PROBLEM STATEMENT:
Transcribe the entries exactly. Omit the pictures.

THE INPUT:
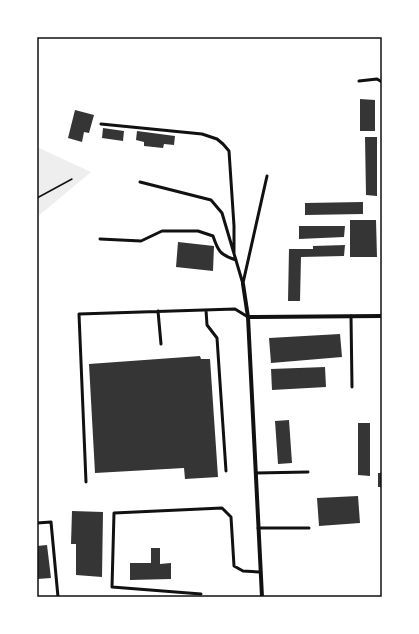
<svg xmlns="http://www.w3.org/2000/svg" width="419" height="634" font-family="'Sofia Sans Condensed',sans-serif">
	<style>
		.green { fill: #eee }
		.building { fill: #353535 }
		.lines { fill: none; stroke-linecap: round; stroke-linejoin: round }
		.path { stroke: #111; stroke-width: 1.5 }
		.service { stroke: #111; stroke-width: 3 }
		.minor { stroke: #111; stroke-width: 4 }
		.neatline { fill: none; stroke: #111; stroke-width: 1.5 }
	</style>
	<rect width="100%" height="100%" fill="#fff"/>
	<path class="green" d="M 37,147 L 91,172 L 37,217 Z"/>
	<path class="building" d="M 360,99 L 375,100 L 375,131 L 360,131 Z
		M 75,110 L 94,115 L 89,133 L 84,132 L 82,142 L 68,138 Z
		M 103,128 L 124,131 L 123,141 L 102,138 Z
		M 137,131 L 175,136 L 174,145 L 164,144 L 163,148 L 144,146 L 144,142 L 136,140 Z
		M 365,137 L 377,137 L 377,196 L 366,195 Z
		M 363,202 L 363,214 L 305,215 L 305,203 Z
		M 350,220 L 376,220 L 377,257 L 350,257 Z
		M 299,226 L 345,226 L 344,237 L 299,239 Z
		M 178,242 L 214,246 L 213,271 L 176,267 Z
		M 345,245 L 344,256 L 301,257 L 300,301 L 288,301 L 289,249 L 313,249 L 313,246 Z
		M 340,334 L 342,357 L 271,363 L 269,338 Z
		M 200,356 L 201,359 L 210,359 L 218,477 L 185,479 L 184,468 L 95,473 L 89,364 Z
		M 325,367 L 326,387 L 272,390 L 271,369 Z
		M 289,420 L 292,463 L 278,464 L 275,421 Z
		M 358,423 L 370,423 L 370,476 L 358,475 Z
		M 378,473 L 382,473 L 382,487 L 378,487 Z
		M 358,496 L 360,523 L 319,526 L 317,498 Z
		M 72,511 L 103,512 L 102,577 L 76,575 L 76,544 L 71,544 Z
		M 47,545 L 51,578 L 37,579 L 37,546 Z
		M 151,548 L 160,548 L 160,564 L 171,563 L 171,579 L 130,580 L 130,563 L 151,563 Z"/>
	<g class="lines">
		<path class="path" d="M 37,198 L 72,179"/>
		<path class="service" d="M 359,81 L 377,79 L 382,82
			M 101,124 L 202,134 L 217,139 L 223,144 L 229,151 L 234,226 L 234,253
			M 140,182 L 211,200 L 222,213 L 243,284
			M 100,239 L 141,241 L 162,231 L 198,231 L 213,236 C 218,251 220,255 236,260
			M 243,283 L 267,176
			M 206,310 L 207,325 L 217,338 L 226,471
			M 158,311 L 161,344
			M 351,316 L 352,387
			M 256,473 L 308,472
			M 86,482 L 79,314 L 235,309 L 248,317
			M 37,523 L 51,522 L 58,597
			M 258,528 L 309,528
			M 201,594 L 112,587 L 114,513 L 222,508 L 231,517 L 234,566 L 243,571 L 260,572"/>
		<path class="minor" d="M 243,284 L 248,317 L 262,597
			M 248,317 L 382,316"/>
	</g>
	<rect width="419" height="634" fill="none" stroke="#ffffff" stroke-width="76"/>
	<rect x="38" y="38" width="343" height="558" class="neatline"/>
</svg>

RESPONSE:
<svg xmlns="http://www.w3.org/2000/svg" width="419" height="634" font-family="'Sofia Sans Condensed',sans-serif">
	<style>
		.green { fill: #eee }
		.building { fill: #353535 }
		.lines { fill: none; stroke-linecap: round; stroke-linejoin: round }
		.path { stroke: #111; stroke-width: 1.5 }
		.service { stroke: #111; stroke-width: 3 }
		.minor { stroke: #111; stroke-width: 4 }
		.neatline { fill: none; stroke: #111; stroke-width: 1.5 }
	</style>
	<rect width="100%" height="100%" fill="#fff"/>
	<path class="green" d="M 37,147 L 91,172 L 37,217 Z"/>
	<path class="building" d="M 360,99 L 375,100 L 375,131 L 360,131 Z
		M 75,110 L 94,115 L 89,133 L 84,132 L 82,142 L 68,138 Z
		M 103,128 L 124,131 L 123,141 L 102,138 Z
		M 137,131 L 175,136 L 174,145 L 164,144 L 163,148 L 144,146 L 144,142 L 136,140 Z
		M 365,137 L 377,137 L 377,196 L 366,195 Z
		M 363,202 L 363,214 L 305,215 L 305,203 Z
		M 350,220 L 376,220 L 377,257 L 350,257 Z
		M 299,226 L 345,226 L 344,237 L 299,239 Z
		M 178,242 L 214,246 L 213,271 L 176,267 Z
		M 345,245 L 344,256 L 301,257 L 300,301 L 288,301 L 289,249 L 313,249 L 313,246 Z
		M 340,334 L 342,357 L 271,363 L 269,338 Z
		M 200,356 L 201,359 L 210,359 L 218,477 L 185,479 L 184,468 L 95,473 L 89,364 Z
		M 325,367 L 326,387 L 272,390 L 271,369 Z
		M 289,420 L 292,463 L 278,464 L 275,421 Z
		M 358,423 L 370,423 L 370,476 L 358,475 Z
		M 378,473 L 382,473 L 382,487 L 378,487 Z
		M 358,496 L 360,523 L 319,526 L 317,498 Z
		M 72,511 L 103,512 L 102,577 L 76,575 L 76,544 L 71,544 Z
		M 47,545 L 51,578 L 37,579 L 37,546 Z
		M 151,548 L 160,548 L 160,564 L 171,563 L 171,579 L 130,580 L 130,563 L 151,563 Z"/>
	<g class="lines">
		<path class="path" d="M 37,198 L 72,179"/>
		<path class="service" d="M 359,81 L 377,79 L 382,82
			M 101,124 L 202,134 L 217,139 L 223,144 L 229,151 L 234,226 L 234,253
			M 140,182 L 211,200 L 222,213 L 243,284
			M 100,239 L 141,241 L 162,231 L 198,231 L 213,236 C 218,251 220,255 236,260
			M 243,283 L 267,176
			M 206,310 L 207,325 L 217,338 L 226,471
			M 158,311 L 161,344
			M 351,316 L 352,387
			M 256,473 L 308,472
			M 86,482 L 79,314 L 235,309 L 248,317
			M 37,523 L 51,522 L 58,597
			M 258,528 L 309,528
			M 201,594 L 112,587 L 114,513 L 222,508 L 231,517 L 234,566 L 243,571 L 260,572"/>
		<path class="minor" d="M 243,284 L 248,317 L 262,597
			M 248,317 L 382,316"/>
	</g>
	<rect width="419" height="634" fill="none" stroke="#ffffff" stroke-width="76"/>
	<rect x="38" y="38" width="343" height="558" class="neatline"/>
</svg>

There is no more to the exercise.